TO DO = Update the text read from each of the records below by changing every "Stockholm" to "Uppsala" and keeping everything else the same. Leave the pictures out of your answer.

[Start of section]

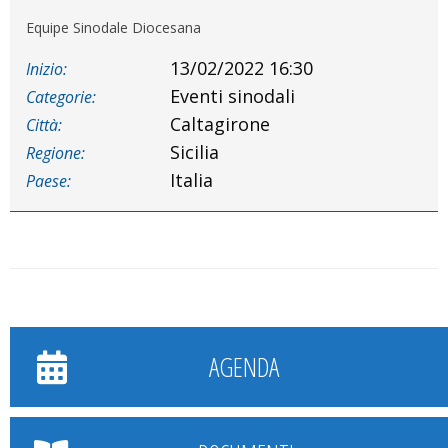
Equipe Sinodale Diocesana
13/02/2022 16:30
Inizio:
Eventi sinodali
Categorie:
Caltagirone
Città:
Sicilia
Regione:
Italia
Paese:
AGENDA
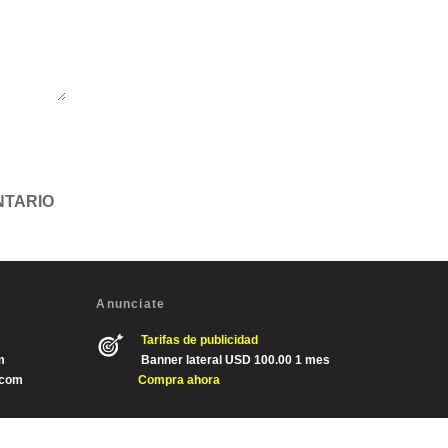
Anunciate
Tarifas de publicidad
m
Banner lateral USD 100.00 1 mes
.com
Compra ahora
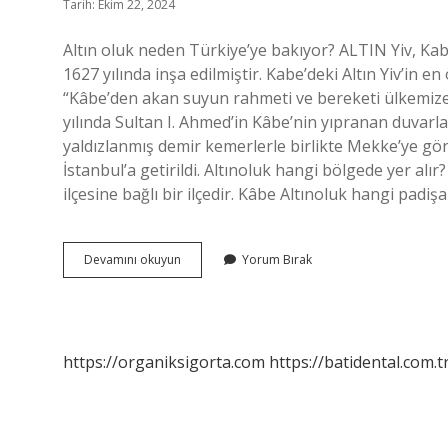
Tarih: Ekim 22, 2024
Altın oluk neden Türkiye’ye bakıyor? ALTIN ​​Yiv, Kab
1627 yılında inşa edilmiştir. Kabe’deki Altın Yiv’in e
“Kâbe’den akan suyun rahmeti ve bereketi ülkemize 
yılında Sultan I. Ahmed’in Kâbe’nin yıpranan duvarla
yaldızlanmış demir kemerlerle birlikte Mekke’ye gönd
İstanbul’a getirildi. Altınoluk hangi bölgede yer alır?
ilçesine bağlı bir ilçedir. Kâbe Altınoluk hangi padi
Altınoluk
Devamını okuyun
Yorum Bırak
Nereyi
Gösterir
https://organiksigorta.com
https://batidental.com.t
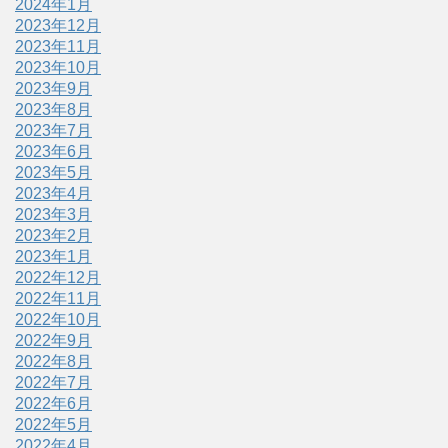
2024年1月
2023年12月
2023年11月
2023年10月
2023年9月
2023年8月
2023年7月
2023年6月
2023年5月
2023年4月
2023年3月
2023年2月
2023年1月
2022年12月
2022年11月
2022年10月
2022年9月
2022年8月
2022年7月
2022年6月
2022年5月
2022年4月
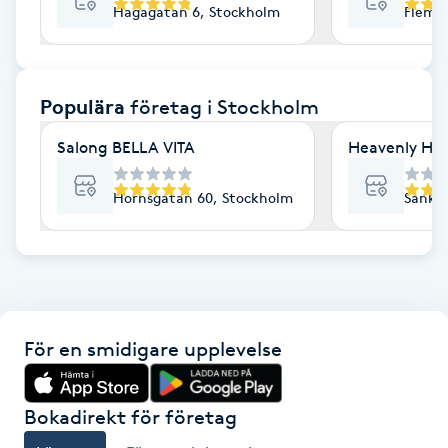
Hagagatan 6, Stockholm
Flemi
F
Face framing
Populära
företag
i Stockholm
Faceliftmassage
Salong BELLA VITA
Heavenly Hai
Fet hårbotten
Hornsgatan 60, Stockholm
Sankt 
Fettreducering
Fibromassage
För en smidigare upplevelse
Fillers
Fotmassage
Bokadirekt för företag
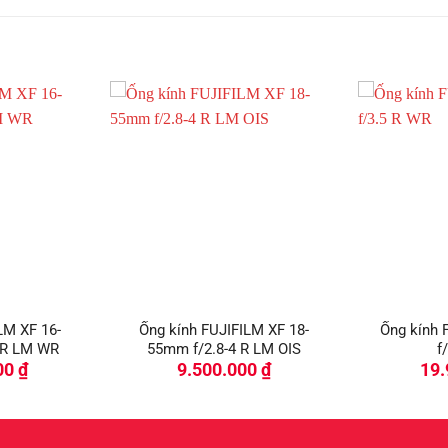
LM XF 16-
Ống kính FUJIFILM XF 18-
Ống kính
 R LM WR
55mm f/2.8-4 R LM OIS
f
00
₫
9.500.000
₫
19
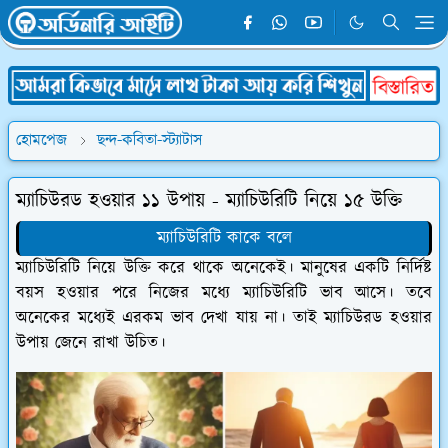
হোমপেজ
ছন্দ-কবিতা-স্ট্যাটাস
ম্যাচিউরড হওয়ার ১১ উপায় - ম্যাচিউরিটি নিয়ে ১৫ উক্তি
ম্যাচিউরিটি কাকে বলে
ম্যাচিউরিটি নিয়ে উক্তি করে থাকে অনেকেই। মানুষের একটি নির্দিষ্ট
বয়স হওয়ার পরে নিজের মধ্যে ম্যাচিউরিটি ভাব আসে। তবে
অনেকের মধ্যেই এরকম ভাব দেখা যায় না। তাই ম্যাচিউরড হওয়ার
উপায় জেনে রাখা উচিত।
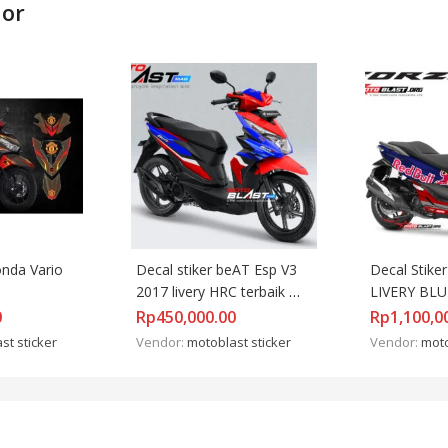
dor
nda Vario 
Decal stiker beAT Esp V3 
Decal Stike
2017 livery HRC terbaik 
LIVERY BL
motoblast
0
Rp
450,000.00
Rp
1,100,0
st sticker
Vendor:
motoblast sticker
Vendor:
moto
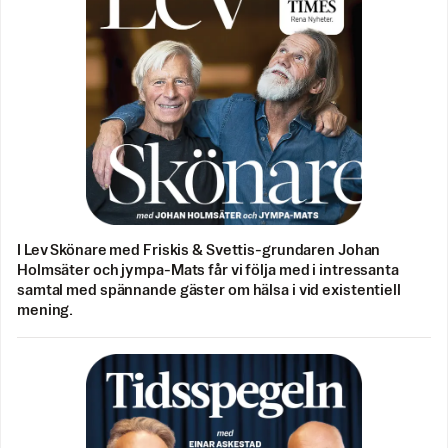
I Lev Skönare med Friskis & Svettis-grundaren Johan
Holmsäter och jympa-Mats får vi följa med i intressanta
samtal med spännande gäster om hälsa i vid existentiell
mening.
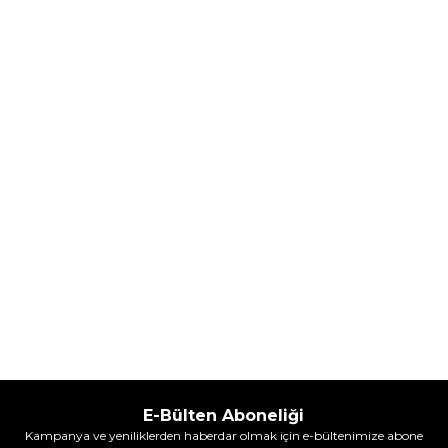
Hugo Boss Bottled Absolu
Hugo Boss Bottled Absolu
Parfum Intense 50 ml Erkek
Parfum Intense 100 ml Erkek
Parfüm
Parfüm
(1)
5.608,00
TL
7.098,00
TL
%
30
%
30
3.925,60
TL
4.968,60
TL
İndirim
İndirim
Sepete Ekle
Sepete Ekle
E-Bülten Aboneliği
Kampanya ve yeniliklerden haberdar olmak için e-bültenimize abone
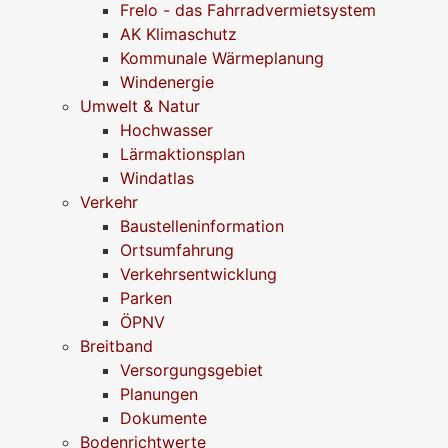
Frelo - das Fahrradvermietsystem
AK Klimaschutz
Kommunale Wärmeplanung
Windenergie
Umwelt & Natur
Hochwasser
Lärmaktionsplan
Windatlas
Verkehr
Baustelleninformation
Ortsumfahrung
Verkehrsentwicklung
Parken
ÖPNV
Breitband
Versorgungsgebiet
Planungen
Dokumente
Bodenrichtwerte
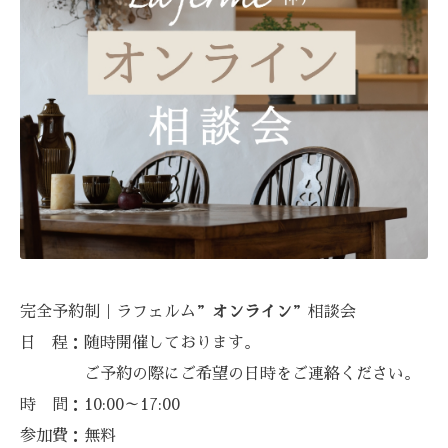
完全予約制｜ラフェルム”
オンライン
”相談会
日 程：随時開催しております。
ご予約の際にご希望の日時をご連絡ください。
時 間：10:00～17:00
参加費：無料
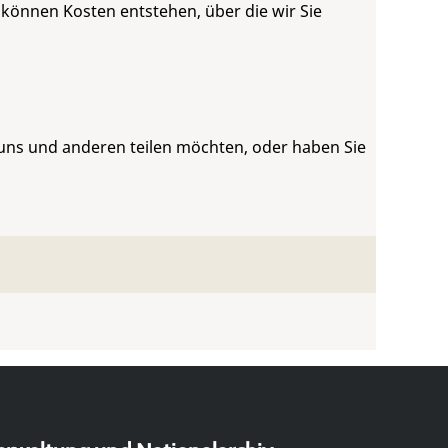
 können Kosten entstehen, über die wir Sie
 uns und anderen teilen möchten, oder haben Sie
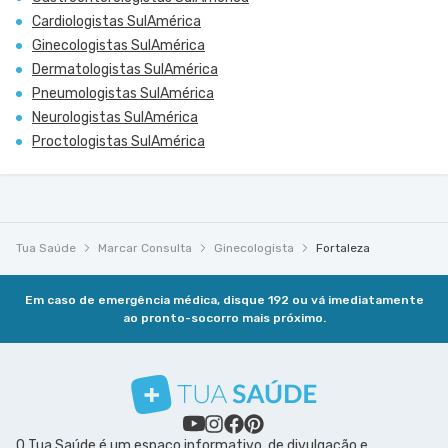
Cardiologistas SulAmérica
Ginecologistas SulAmérica
Dermatologistas SulAmérica
Pneumologistas SulAmérica
Neurologistas SulAmérica
Proctologistas SulAmérica
Tua Saúde
Marcar Consulta
Ginecologista
Fortaleza
Em caso de emergência médica, disque 192 ou vá imediatamente
ao pronto-socorro mais próximo.
O Tua Saúde é um espaço informativo, de divulgação e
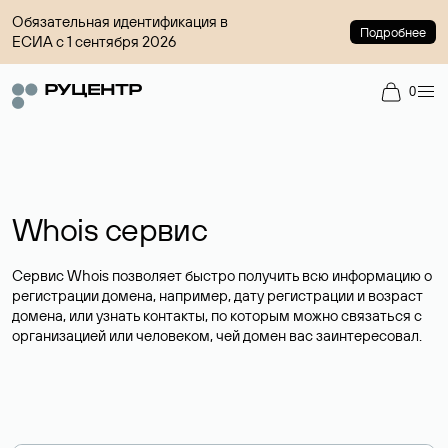
Обязательная идентификация в
Подробнее
ЕСИА с 1 сентября 2026
0
Whois сервис
Сервис Whois позволяет быстро получить всю информацию о
регистрации домена, например, дату регистрации и возраст
домена, или узнать контакты, по которым можно связаться с
организацией или человеком, чей домен вас заинтересовал.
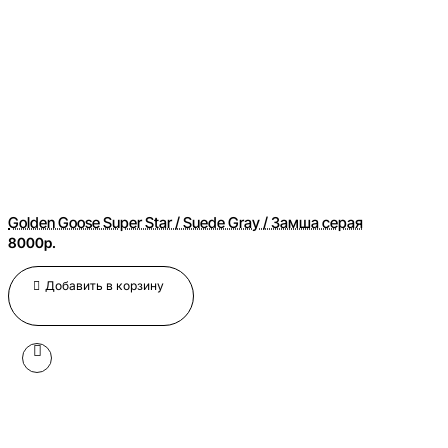
Golden Goose Super Star / Suede Gray / Замша серая
8000р.
Добавить в корзину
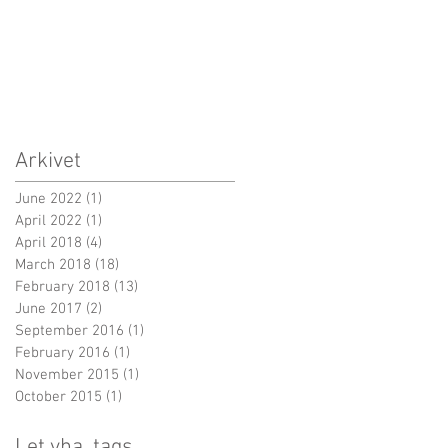
Arkivet
June 2022
(1)
1 post
April 2022
(1)
1 post
April 2018
(4)
4 posts
March 2018
(18)
18 posts
February 2018
(13)
13 posts
June 2017
(2)
2 posts
September 2016
(1)
1 post
February 2016
(1)
1 post
November 2015
(1)
1 post
October 2015
(1)
1 post
Let vha. tags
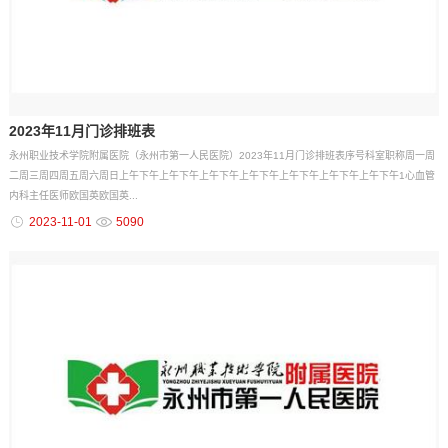
2023年11月门诊排班表
永州职业技术学院附属医院（永州市第一人民医院）2023年11月门诊排班表序号科室职称周一周
二周三周四周五周六周日上午下午上午下午上午下午上午下午上午下午上午下午上午下午1心血管
内科主任医师欧国英欧国英...
2023-11-01
5090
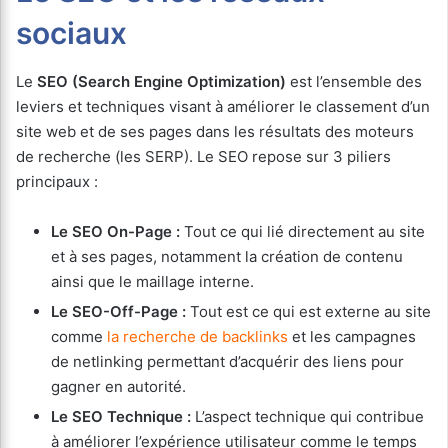
sociaux
Le
SEO (Search Engine Optimization)
est l’ensemble des
leviers et techniques visant à améliorer le classement d’un
site web et de ses pages dans les résultats des moteurs
de recherche (les SERP). Le SEO repose sur 3 piliers
principaux :
Le SEO On-Page :
Tout ce qui lié directement au site
et à ses pages, notamment la création de contenu
ainsi que le maillage interne.
Le SEO-Off-Page :
Tout est ce qui est externe au site
comme
la recherche de backlinks
et les campagnes
de netlinking permettant d’acquérir des liens pour
gagner en autorité.
Le SEO Technique :
L’aspect technique qui contribue
à améliorer l’expérience utilisateur comme le temps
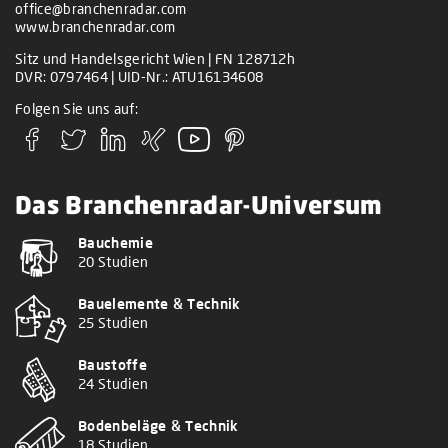
office@branchenradar.com
www.branchenradar.com
Sitz und Handelsgericht Wien | FN 128712h
DVR: 0797464 | UID-Nr.: ATU16134608
Folgen Sie uns auf:
Das Branchenradar-Universum
Bauchemie
20 Studien
Bauelemente & Technik
25 Studien
Baustoffe
24 Studien
Bodenbeläge & Technik
18 Studien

[End of section]

EXERCISE RESPONSE =
Equipe Sinodale Diocesana
13/02/2022 16:30
Inizio:
Eventi sinodali
Categorie:
Caltagirone
Città:
Sicilia
Regione:
Italia
Paese:
AGENDA
Anunciate
Tarifas de publicidad
m
Banner lateral USD 100.00 1 mes
.com
Compra ahora
Tarih: Ekim 22, 2024
Altın oluk neden Türkiye’ye bakıyor? ALTIN ​​Yiv, Kab
1627 yılında inşa edilmiştir. Kabe’deki Altın Yiv’in e
“Kâbe’den akan suyun rahmeti ve bereketi ülkemize 
yılında Sultan I. Ahmed’in Kâbe’nin yıpranan duvarla
yaldızlanmış demir kemerlerle birlikte Mekke’ye gönd
İstanbul’a getirildi. Altınoluk hangi bölgede yer alır?
ilçesine bağlı bir ilçedir. Kâbe Altınoluk hangi padi
Altınoluk
Devamını okuyun
Yorum Bırak
Nereyi
Gösterir
https://organiksigorta.com
https://batidental.com.t
2024年1月
2023年12月
2023年11月
2023年10月
2023年9月
2023年8月
2023年7月
2023年6月
2023年5月
2023年4月
2023年3月
2023年2月
2023年1月
2022年12月
2022年11月
2022年10月
2022年9月
2022年8月
2022年7月
2022年6月
2022年5月
2022年4月
Hagagatan 6, Uppsala
Flemi
F
Face framing
Populära
företag
i Uppsala
Faceliftmassage
Salong BELLA VITA
Heavenly Hai
Fet hårbotten
Hornsgatan 60, Uppsala
Sankt 
Fettreducering
Fibromassage
För en smidigare upplevelse
Fillers
Fotmassage
Bokadirekt för företag
LM XF 16-
Ống kính FUJIFILM XF 18-
Ống kính
 R LM WR
55mm f/2.8-4 R LM OIS
f
00
₫
9.500.000
₫
19
হোমপেজ
ছন্দ-কবিতা-স্ট্যাটাস
ম্যাচিউরড হওয়ার ১১ উপায় - ম্যাচিউরিটি নিয়ে ১৫ উক্তি
ম্যাচিউরিটি কাকে বলে
ম্যাচিউরিটি নিয়ে উক্তি করে থাকে অনেকেই। মানুষের একটি নির্দিষ্ট
বয়স হওয়ার পরে নিজের মধ্যে ম্যাচিউরিটি ভাব আসে। তবে
অনেকের মধ্যেই এরকম ভাব দেখা যায় না। তাই ম্যাচিউরড হওয়ার
উপায় জেনে রাখা উচিত।
dor
nda Vario 
Decal stiker beAT Esp V3 
Decal Stike
2017 livery HRC terbaik 
LIVERY BL
motoblast
0
Rp
450,000.00
Rp
1,100,0
st sticker
Vendor:
motoblast sticker
Vendor:
moto
I Lev Skönare med Friskis & Svettis-grundaren Johan
Holmsäter och jympa-Mats får vi följa med i intressanta
samtal med spännande gäster om hälsa i vid existentiell
mening.
Hugo Boss Bottled Absolu
Hugo Boss Bottled Absolu
Parfum Intense 50 ml Erkek
Parfum Intense 100 ml Erkek
Parfüm
Parfüm
(1)
5.608,00
TL
7.098,00
TL
%
30
%
30
3.925,60
TL
4.968,60
TL
İndirim
İndirim
Sepete Ekle
Sepete Ekle
E-Bülten Aboneliği
Kampanya ve yeniliklerden haberdar olmak için e-bültenimize abone
Frelo - das Fahrradvermietsystem
AK Klimaschutz
Kommunale Wärmeplanung
Windenergie
Umwelt & Natur
Hochwasser
Lärmaktionsplan
Windatlas
Verkehr
Baustelleninformation
Ortsumfahrung
Verkehrsentwicklung
Parken
ÖPNV
Breitband
Versorgungsgebiet
Planungen
Dokumente
Bodenrichtwerte
完全予約制｜ラフェルム”
オンライン
”相談会
日 程：随時開催しております。
ご予約の際にご希望の日時をご連絡ください。
時 間：10:00～17:00
参加費：無料
 können Kosten entstehen, über die wir Sie
 uns und anderen teilen möchten, oder haben Sie
Cardiologistas SulAmérica
Ginecologistas SulAmérica
Dermatologistas SulAmérica
Pneumologistas SulAmérica
Neurologistas SulAmérica
Proctologistas SulAmérica
Tua Saúde
Marcar Consulta
Ginecologista
Fortaleza
Em caso de emergência médica, disque 192 ou vá imediatamente
ao pronto-socorro mais próximo.
O Tua Saúde é um espaço informativo, de divulgação e
Обязательная идентификация в
Подробнее
ЕСИА с 1 сентября 2026
0
Whois сервис
Сервис Whois позволяет быстро получить всю информацию о
регистрации домена, например, дату регистрации и возраст
домена, или узнать контакты, по которым можно связаться с
организацией или человеком, чей домен вас заинтересовал.
Golden Goose Super Star / Suede Gray / Замша серая
8000р.
Добавить в корзину
Arkivet
June 2022
(1)
1 post
April 2022
(1)
1 post
April 2018
(4)
4 posts
March 2018
(18)
18 posts
February 2018
(13)
13 posts
June 2017
(2)
2 posts
September 2016
(1)
1 post
February 2016
(1)
1 post
November 2015
(1)
1 post
October 2015
(1)
1 post
Let vha. tags
2023年11月门诊排班表
永州职业技术学院附属医院（永州市第一人民医院）2023年11月门诊排班表序号科室职称周一周
二周三周四周五周六周日上午下午上午下午上午下午上午下午上午下午上午下午上午下午1心血管
内科主任医师欧国英欧国英...
2023-11-01
5090
sociaux
Le
SEO (Search Engine Optimization)
est l’ensemble des
leviers et techniques visant à améliorer le classement d’un
site web et de ses pages dans les résultats des moteurs
de recherche (les SERP). Le SEO repose sur 3 piliers
principaux :
Le SEO On-Page :
Tout ce qui lié directement au site
et à ses pages, notamment la création de contenu
ainsi que le maillage interne.
Le SEO-Off-Page :
Tout est ce qui est externe au site
comme
la recherche de backlinks
et les campagnes
de netlinking permettant d’acquérir des liens pour
gagner en autorité.
Le SEO Technique :
L’aspect technique qui contribue
à améliorer l’expérience utilisateur comme le temps
office@branchenradar.com
www.branchenradar.com
Sitz und Handelsgericht Wien | FN 128712h
DVR: 0797464 | UID-Nr.: ATU16134608
Folgen Sie uns auf:
Das Branchenradar-Universum
Bauchemie
20 Studien
Bauelemente & Technik
25 Studien
Baustoffe
24 Studien
Bodenbeläge & Technik
18 Studien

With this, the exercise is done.